Certaines autopsies ont été inutiles. Elles auraient pu être évitées. Les dépouilles de nos défunts n’ont pas été respectées, c’est un fait.

Virginie Le Roy, avocate de parties civiles

Le soulagement après la déception

L'avocate salue le courage de ceux qui ont osé parler de ce sujet difficile à la cour. "La cour et le parquet ont répondu à cet appel, remercie l'avocate. Ce qui compte, c’est les actes, c’est ce qui s’est passé dans cette audience et ce qui se passera après, je l’espère."

Le 24 novembre, le président de la cour a rendu des arrêts permettant à cinq familles de victimes de récupérer les organes qui avaient été prélevés sur leur proche. Un grand soulagement pour les personnes concernées.

Pourtant, lorsque ce sujet a commencé à être abordé au procès, c'est plutôt la déception qui régnait. "Du professeur Quatrehomme, nous n’avons rien reçu", regrette Virginie Le Roy. Elle déplore que l'homme se soit "réfugié derrière son office besogneux comme s'il avait été aveuglé par la tâche", qu'il ait "défendu bec et ongles son équipe".

En résumé, "il a refusé de faire un pas vers ceux qui lui ont demandé des comptes".

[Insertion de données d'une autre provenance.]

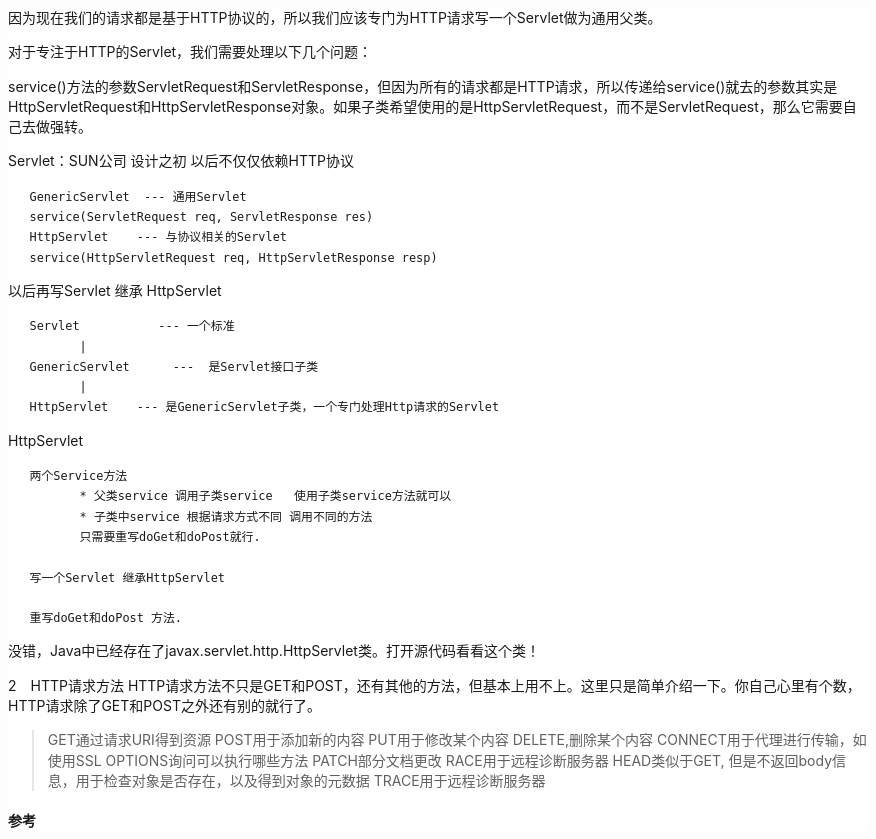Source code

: 因为现在我们的请求都是基于HTTP协议的，所以我们应该专门为HTTP请求写一个Servlet做为通用父类。

对于专注于HTTP的Servlet，我们需要处理以下几个问题：

service()方法的参数ServletRequest和ServletResponse，但因为所有的请求都是HTTP请求，所以传递给service()就去的参数其实是HttpServletRequest和HttpServletResponse对象。如果子类希望使用的是HttpServletRequest，而不是ServletRequest，那么它需要自己去做强转。

 

Servlet：SUN公司 设计之初 以后不仅仅依赖HTTP协议

       GenericServlet  --- 通用Servlet
       service(ServletRequest req, ServletResponse res)
       HttpServlet    --- 与协议相关的Servlet
       service(HttpServletRequest req, HttpServletResponse resp)

 以后再写Servlet  继承  HttpServlet

       Servlet           --- 一个标准
              |
       GenericServlet      ---  是Servlet接口子类
              |
       HttpServlet    --- 是GenericServlet子类，一个专门处理Http请求的Servlet

HttpServlet

       两个Service方法
              * 父类service 调用子类service   使用子类service方法就可以
              * 子类中service 根据请求方式不同 调用不同的方法
              只需要重写doGet和doPost就行.             

       写一个Servlet 继承HttpServlet
    
       重写doGet和doPost 方法.

没错，Java中已经存在了javax.servlet.http.HttpServlet类。打开源代码看看这个类！

2　HTTP请求方法
HTTP请求方法不只是GET和POST，还有其他的方法，但基本上用不上。这里只是简单介绍一下。你自己心里有个数，HTTP请求除了GET和POST之外还有别的就行了。

> GET通过请求URI得到资源
> POST用于添加新的内容
> PUT用于修改某个内容
> DELETE,删除某个内容
> CONNECT用于代理进行传输，如使用SSL
> OPTIONS询问可以执行哪些方法
> PATCH部分文档更改
> RACE用于远程诊断服务器
> HEAD类似于GET, 但是不返回body信息，用于检查对象是否存在，以及得到对象的元数据
> TRACE用于远程诊断服务器

#### 参考

[^1]: https://blog.csdn.net/qq_19782019/article/details/80292110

Rendre une enveloppe vide, totalement dépouillée de ses organes, ce n’est pas rendre un défunt. C'est le tuer deux fois. En prenant leur cœur, ils ont pris leurs émotions, leur amour. En prenant leur cerveau, ils ont pris leur mémoire, leur intelligence. En prenant leurs poumons, ils ont pris leur souffle. En prenant leur utérus, ils ont pris leur féminité, celle de l'épouse, la mère, la fille.

Virginie Le Roy, avocate de parties civiles

Les seules justifications qu'il a donné "tournaient en rond" autour "d’un protocole qui, en réalité, n’a jamais existé", estime l'avocate.

"Admettre que, oui, on s'est trompé"

Tout ce que les victimes concernées voulaient c'était qu'il "admette" : "Admettre que d’un protocole oral, les médecins légistes de Nice sont très vite passés à aucun protocole, oubliant texte de loi et serment. Admettre qu’autopsier une victime dont les causes de la mort sont connues est inutile. Admettre que prélever des organes sains, c’est inutile. Admettre que, oui, on s’est trompé."

"À partir de ce moment, tout aurait été audible", assure-t-elle à la cour.

Heureusement, souligne-t-elle, "la franchise nous a été offerte par le procureur Molins". Lui, a admis "que l’IML de Nice s’était affranchi de la pratique usuelle qui consiste à prélever simplement des échantillons des organes". Lui, a admis que, lorsque le parquet antiterroriste l'a découvert, "c'était trop tard". "Le mal était fait", disait-il le 10 octobre dernier.

"C'est aussi ça le terrorisme : ajouter de la douleur à la douleur, de l’abject à l’abject. On ne peut pas dire qu’on lutte contre le terrorisme sans en envisager toutes ses formes", a-t-elle conclu devant la cour, chargée de juger les faits terroristes.